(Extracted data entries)
** begin **
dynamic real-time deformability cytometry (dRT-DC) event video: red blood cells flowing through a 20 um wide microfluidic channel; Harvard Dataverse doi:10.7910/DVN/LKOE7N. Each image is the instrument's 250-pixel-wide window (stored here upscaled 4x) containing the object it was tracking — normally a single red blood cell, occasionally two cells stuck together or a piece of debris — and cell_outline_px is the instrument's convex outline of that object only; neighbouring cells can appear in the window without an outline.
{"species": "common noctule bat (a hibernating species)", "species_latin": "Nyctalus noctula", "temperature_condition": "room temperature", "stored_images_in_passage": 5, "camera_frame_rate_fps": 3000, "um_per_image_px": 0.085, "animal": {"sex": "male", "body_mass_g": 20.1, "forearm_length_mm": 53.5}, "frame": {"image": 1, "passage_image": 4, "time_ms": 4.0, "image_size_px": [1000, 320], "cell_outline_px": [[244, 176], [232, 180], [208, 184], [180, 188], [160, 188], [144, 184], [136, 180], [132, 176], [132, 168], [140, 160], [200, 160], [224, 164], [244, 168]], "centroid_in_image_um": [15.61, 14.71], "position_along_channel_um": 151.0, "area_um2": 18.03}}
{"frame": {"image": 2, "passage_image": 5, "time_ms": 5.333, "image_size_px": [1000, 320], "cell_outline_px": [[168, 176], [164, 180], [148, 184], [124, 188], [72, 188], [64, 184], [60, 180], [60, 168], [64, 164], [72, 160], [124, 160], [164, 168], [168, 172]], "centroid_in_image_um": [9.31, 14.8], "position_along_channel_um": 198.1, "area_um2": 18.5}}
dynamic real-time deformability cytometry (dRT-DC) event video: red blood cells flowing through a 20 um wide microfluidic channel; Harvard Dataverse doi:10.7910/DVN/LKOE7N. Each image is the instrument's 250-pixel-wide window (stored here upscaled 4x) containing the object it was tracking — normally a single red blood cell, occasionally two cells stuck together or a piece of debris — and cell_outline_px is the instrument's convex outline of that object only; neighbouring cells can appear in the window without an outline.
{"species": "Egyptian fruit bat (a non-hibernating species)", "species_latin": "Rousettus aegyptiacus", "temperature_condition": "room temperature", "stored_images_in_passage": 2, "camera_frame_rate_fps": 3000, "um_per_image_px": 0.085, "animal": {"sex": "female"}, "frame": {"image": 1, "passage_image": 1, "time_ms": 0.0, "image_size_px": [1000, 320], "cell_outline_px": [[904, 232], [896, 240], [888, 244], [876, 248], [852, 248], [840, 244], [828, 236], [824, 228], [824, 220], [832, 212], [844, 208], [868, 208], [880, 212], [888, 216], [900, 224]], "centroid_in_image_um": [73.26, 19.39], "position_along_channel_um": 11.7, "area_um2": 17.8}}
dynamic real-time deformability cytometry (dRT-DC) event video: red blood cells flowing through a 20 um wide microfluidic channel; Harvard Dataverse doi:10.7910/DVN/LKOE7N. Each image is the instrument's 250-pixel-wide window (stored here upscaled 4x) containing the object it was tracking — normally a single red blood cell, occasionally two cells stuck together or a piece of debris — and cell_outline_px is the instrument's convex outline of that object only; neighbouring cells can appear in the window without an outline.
** end **
Written task
Retype every entry above, word for word.

Complete answer
dynamic real-time deformability cytometry (dRT-DC) event video: red blood cells flowing through a 20 um wide microfluidic channel; Harvard Dataverse doi:10.7910/DVN/LKOE7N. Each image is the instrument's 250-pixel-wide window (stored here upscaled 4x) containing the object it was tracking — normally a single red blood cell, occasionally two cells stuck together or a piece of debris — and cell_outline_px is the instrument's convex outline of that object only; neighbouring cells can appear in the window without an outline.
{"species": "common noctule bat (a hibernating species)", "species_latin": "Nyctalus noctula", "temperature_condition": "room temperature", "stored_images_in_passage": 5, "camera_frame_rate_fps": 3000, "um_per_image_px": 0.085, "animal": {"sex": "male", "body_mass_g": 20.1, "forearm_length_mm": 53.5}, "frame": {"image": 1, "passage_image": 4, "time_ms": 4.0, "image_size_px": [1000, 320], "cell_outline_px": [[244, 176], [232, 180], [208, 184], [180, 188], [160, 188], [144, 184], [136, 180], [132, 176], [132, 168], [140, 160], [200, 160], [224, 164], [244, 168]], "centroid_in_image_um": [15.61, 14.71], "position_along_channel_um": 151.0, "area_um2": 18.03}}
{"frame": {"image": 2, "passage_image": 5, "time_ms": 5.333, "image_size_px": [1000, 320], "cell_outline_px": [[168, 176], [164, 180], [148, 184], [124, 188], [72, 188], [64, 184], [60, 180], [60, 168], [64, 164], [72, 160], [124, 160], [164, 168], [168, 172]], "centroid_in_image_um": [9.31, 14.8], "position_along_channel_um": 198.1, "area_um2": 18.5}}
dynamic real-time deformability cytometry (dRT-DC) event video: red blood cells flowing through a 20 um wide microfluidic channel; Harvard Dataverse doi:10.7910/DVN/LKOE7N. Each image is the instrument's 250-pixel-wide window (stored here upscaled 4x) containing the object it was tracking — normally a single red blood cell, occasionally two cells stuck together or a piece of debris — and cell_outline_px is the instrument's convex outline of that object only; neighbouring cells can appear in the window without an outline.
{"species": "Egyptian fruit bat (a non-hibernating species)", "species_latin": "Rousettus aegyptiacus", "temperature_condition": "room temperature", "stored_images_in_passage": 2, "camera_frame_rate_fps": 3000, "um_per_image_px": 0.085, "animal": {"sex": "female"}, "frame": {"image": 1, "passage_image": 1, "time_ms": 0.0, "image_size_px": [1000, 320], "cell_outline_px": [[904, 232], [896, 240], [888, 244], [876, 248], [852, 248], [840, 244], [828, 236], [824, 228], [824, 220], [832, 212], [844, 208], [868, 208], [880, 212], [888, 216], [900, 224]], "centroid_in_image_um": [73.26, 19.39], "position_along_channel_um": 11.7, "area_um2": 17.8}}
dynamic real-time deformability cytometry (dRT-DC) event video: red blood cells flowing through a 20 um wide microfluidic channel; Harvard Dataverse doi:10.7910/DVN/LKOE7N. Each image is the instrument's 250-pixel-wide window (stored here upscaled 4x) containing the object it was tracking — normally a single red blood cell, occasionally two cells stuck together or a piece of debris — and cell_outline_px is the instrument's convex outline of that object only; neighbouring cells can appear in the window without an outline.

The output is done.